The firm told the City Council Committee the water system needs about $16.2 million annually to cover operations, debt service and pay-as-you-go capital; current rate revenue covers roughly 80 cents on the dollar. Jackson Thornton recommended a two-year, volume-based increase for inside residential water customers — 15¢ per 100 cubic feet (CCF) in year one and 15¢ in year two (30¢ total), which the consultant said would add about $1.6 million based on 2024 usage and move overall cost recovery to about 90¢ on the dollar. Consultant Jim Marshall said a typical residential customer (about 6 CCF/month) would see about $1.80 per month in total at full implementation, roughly a 5.7% increase across two years.
On sewer, Jackson Thornton recommended a two-year change that raises the customer charge by $1.54 annually and increases the usage charge by 10¢ per CCF each year; that package would produce about $980,000 based on FY2024 billings and lift the system toward about 93¢ recovery on the dollar at full implementation. The sewer recommendations also included larger percentage moves for smaller, under-recovered classes such as civic-center and certain industrial accounts.
Consultants emphasized that debt service is a large driver: about 49% of current water revenue is projected to be dedicated to debt service as the city stages new borrowing to fund plant upgrades and other projects.

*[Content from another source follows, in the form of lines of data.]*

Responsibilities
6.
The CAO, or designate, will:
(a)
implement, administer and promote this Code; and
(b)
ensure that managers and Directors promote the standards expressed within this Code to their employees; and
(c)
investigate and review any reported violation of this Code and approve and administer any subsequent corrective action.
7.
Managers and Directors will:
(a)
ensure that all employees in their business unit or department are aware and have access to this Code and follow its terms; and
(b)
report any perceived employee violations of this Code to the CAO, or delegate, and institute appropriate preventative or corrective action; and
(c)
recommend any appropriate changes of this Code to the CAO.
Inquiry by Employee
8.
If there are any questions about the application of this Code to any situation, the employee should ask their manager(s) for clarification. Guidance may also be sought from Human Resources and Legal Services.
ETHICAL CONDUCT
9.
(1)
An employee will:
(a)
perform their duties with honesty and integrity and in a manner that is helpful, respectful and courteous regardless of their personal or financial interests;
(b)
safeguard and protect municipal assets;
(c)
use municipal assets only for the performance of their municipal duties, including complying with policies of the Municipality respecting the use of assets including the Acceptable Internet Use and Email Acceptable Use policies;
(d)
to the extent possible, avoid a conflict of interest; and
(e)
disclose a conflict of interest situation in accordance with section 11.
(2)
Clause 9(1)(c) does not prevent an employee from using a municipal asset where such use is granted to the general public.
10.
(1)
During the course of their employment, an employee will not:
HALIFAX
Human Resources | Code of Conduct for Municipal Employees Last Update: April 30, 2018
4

Marshall noted $89 million of planned debt is not yet on Gallatin’s books; the study intentionally “leaned into” roughly $6.8 million a year of future debt service and recommended a multi-year glide path so rate adjustments are not concentrated in a single year.
Councilmembers pressed staff and consultants on equity and affordability. Councilman Pan asked how the changes would affect typical users; the consultant gave the 6-CCF illustration. Councilmembers also questioned irrigation/irrigation-meter pricing: consultants recommended larger volumetric increases for irrigation meters (50¢ per CCF each year) because irrigation demand drives summertime peak usage and capacity needs. The presentation noted irrigation meters in August and September moved as much water as two wholesale customers combined.

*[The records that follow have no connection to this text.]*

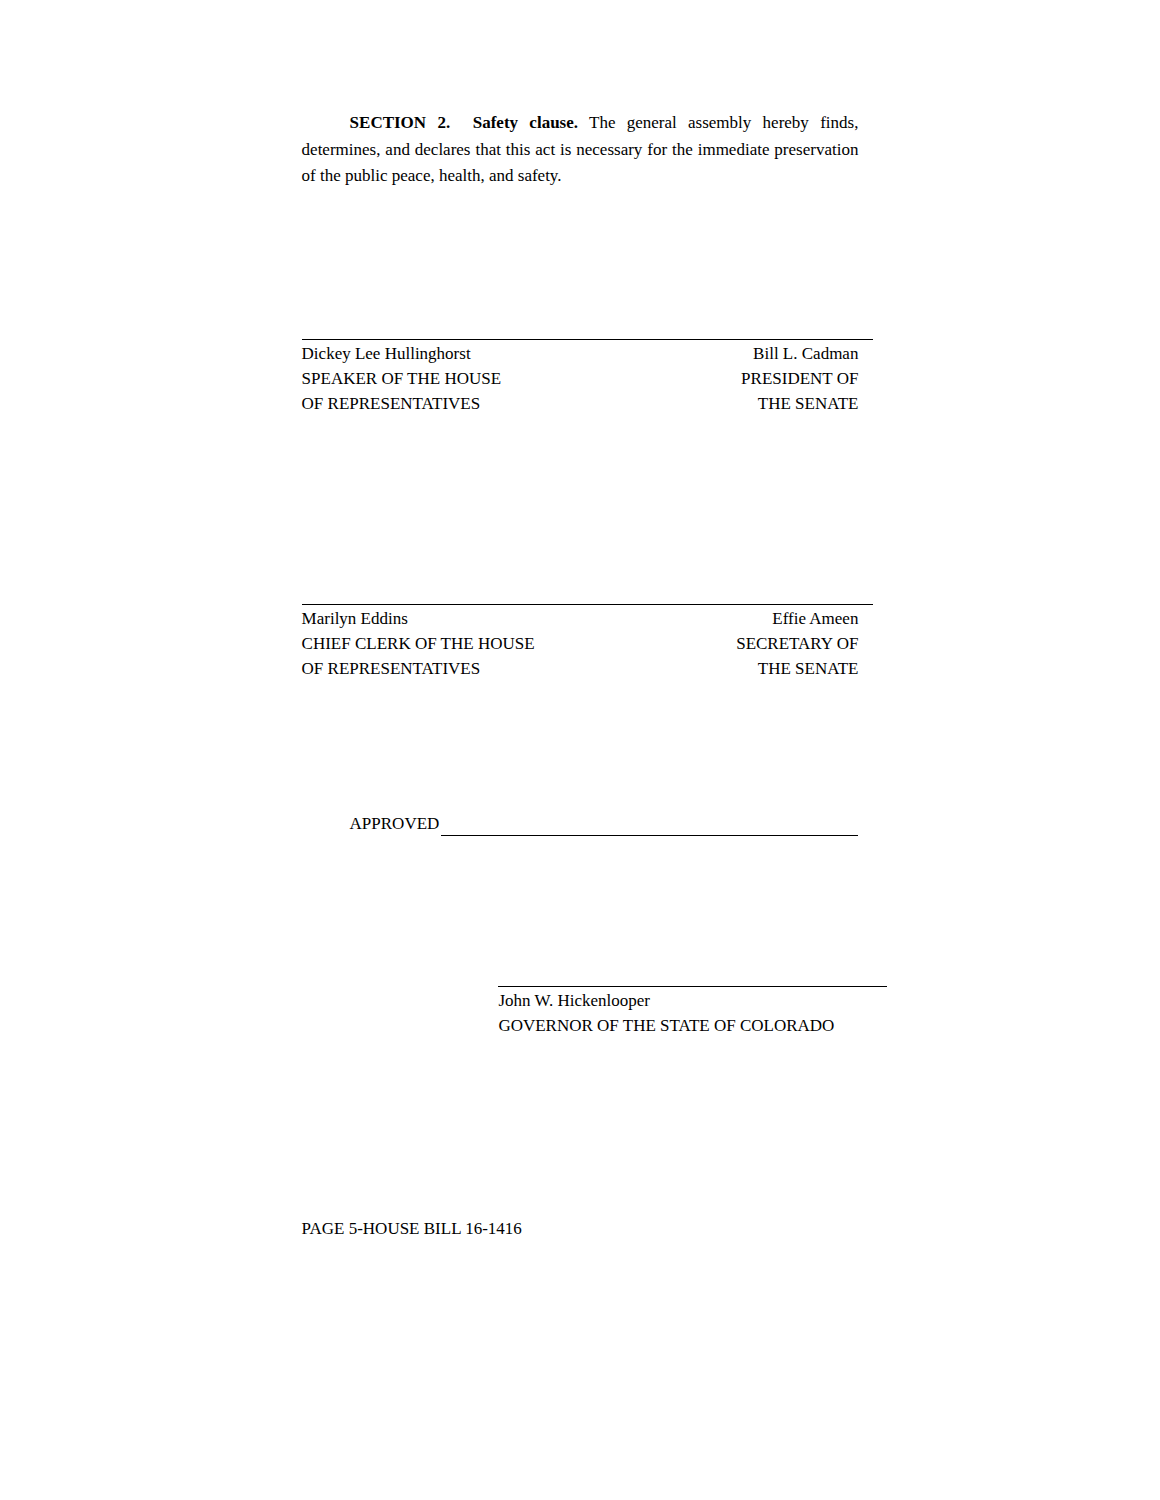SECTION 2. Safety clause. The general assembly hereby finds, determines, and declares that this act is necessary for the immediate preservation of the public peace, health, and safety.
| Dickey Lee Hullinghorst SPEAKER OF THE HOUSE OF REPRESENTATIVES | Bill L. Cadman PRESIDENT OF THE SENATE |
| Marilyn Eddins CHIEF CLERK OF THE HOUSE OF REPRESENTATIVES | Effie Ameen SECRETARY OF THE SENATE |
APPROVED
John W. Hickenlooper
GOVERNOR OF THE STATE OF COLORADO
PAGE 5-HOUSE BILL 16-1416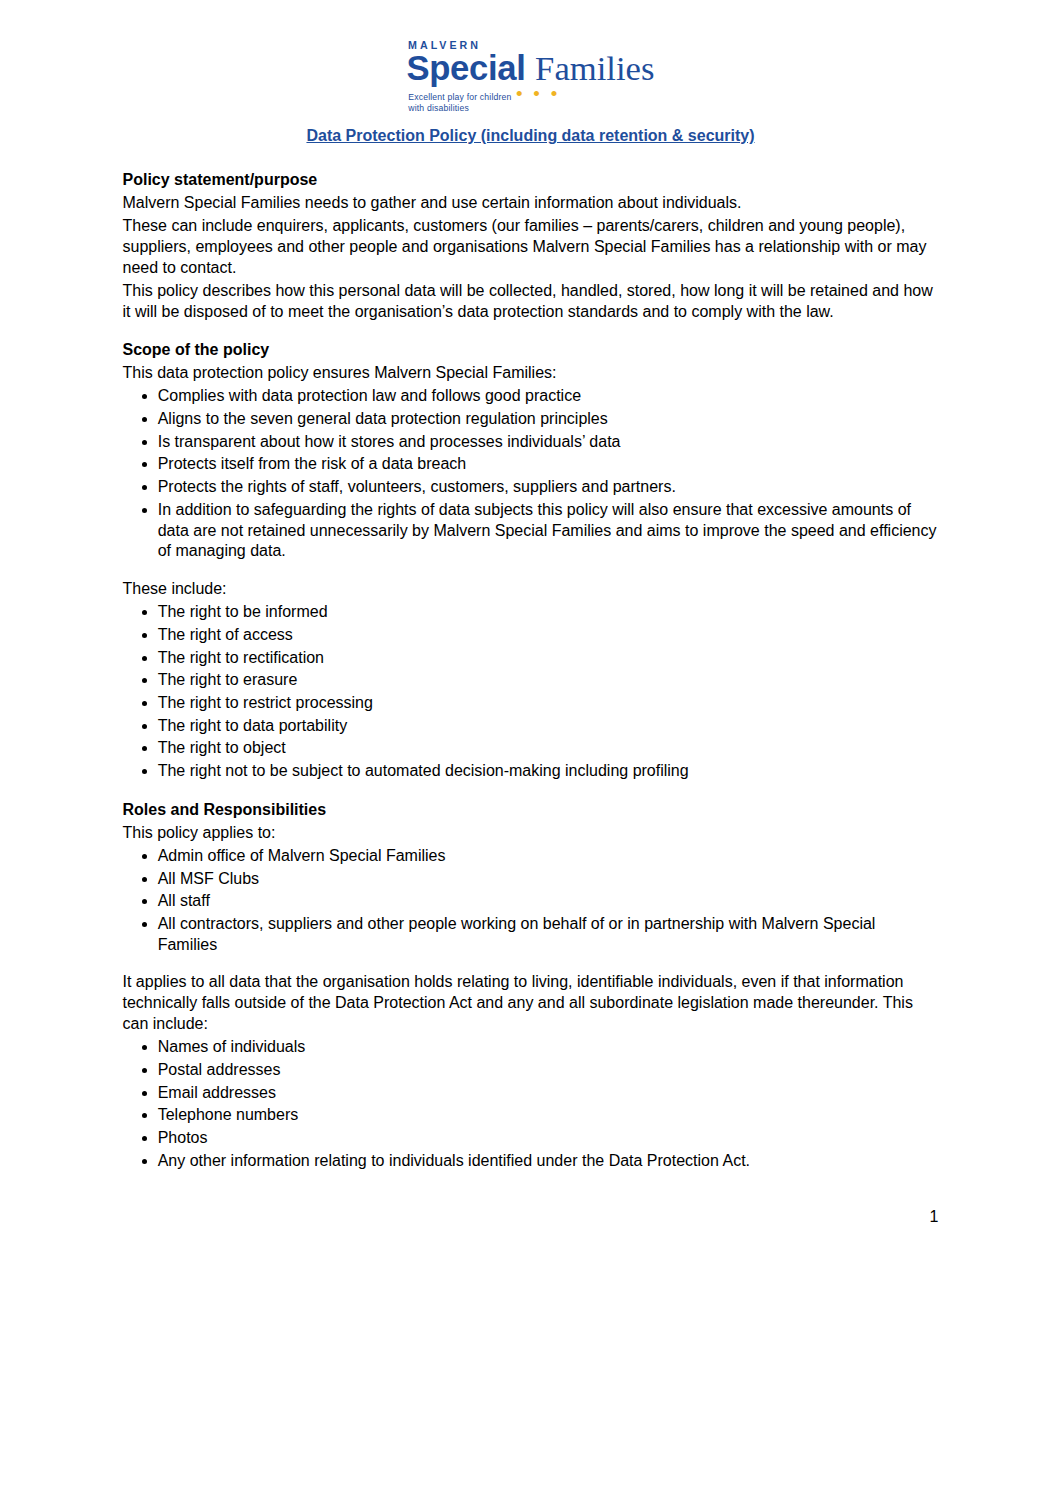MALVERN
Special Families
Excellent play for children • • •
with disabilities
Data Protection Policy (including data retention & security)
Policy statement/purpose
Malvern Special Families needs to gather and use certain information about individuals.
These can include enquirers, applicants, customers (our families – parents/carers, children and young people), suppliers, employees and other people and organisations Malvern Special Families has a relationship with or may need to contact.
This policy describes how this personal data will be collected, handled, stored, how long it will be retained and how it will be disposed of to meet the organisation’s data protection standards and to comply with the law.
Scope of the policy
This data protection policy ensures Malvern Special Families:
Complies with data protection law and follows good practice
Aligns to the seven general data protection regulation principles
Is transparent about how it stores and processes individuals’ data
Protects itself from the risk of a data breach
Protects the rights of staff, volunteers, customers, suppliers and partners.
In addition to safeguarding the rights of data subjects this policy will also ensure that excessive amounts of data are not retained unnecessarily by Malvern Special Families and aims to improve the speed and efficiency of managing data.
These include:
The right to be informed
The right of access
The right to rectification
The right to erasure
The right to restrict processing
The right to data portability
The right to object
The right not to be subject to automated decision-making including profiling
Roles and Responsibilities
This policy applies to:
Admin office of Malvern Special Families
All MSF Clubs
All staff
All contractors, suppliers and other people working on behalf of or in partnership with Malvern Special Families
It applies to all data that the organisation holds relating to living, identifiable individuals, even if that information technically falls outside of the Data Protection Act and any and all subordinate legislation made thereunder. This can include:
Names of individuals
Postal addresses
Email addresses
Telephone numbers
Photos
Any other information relating to individuals identified under the Data Protection Act.
1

Public utilities leadership and Council members discussed mitigation options. Public Utilities Superintendent Kellogg proposed the council consider a senior-assistance program (eligibility suggestions included age and income thresholds such as 65+ and up to 200% of the poverty line) to partially offset rate impacts for low-income seniors; the council asked staff to draft language and return with a resolution. With consultant commitment to return for updates, staff said they would bring rate ordinances and a resolution creating an assistance program to the next council meeting for formal consideration.
Why it matters: Gallatin is preparing major water and sewer capital work that will materially raise debt service. The consultants’ two-year, phased approach aims to begin stabilizing funding now while leaving time for growth to absorb part of the future burden, and the council signaled a willingness to consider modest, targeted assistance to vulnerable residents.
What happens next: Staff will draft ordinance language to implement the two-year rate adjustments and produce an assistance-program resolution for council consideration at upcoming meetings. Consultants said they will return periodically (roughly every two years per the engagement) to update recommendations as actual borrowing and project schedules firm up.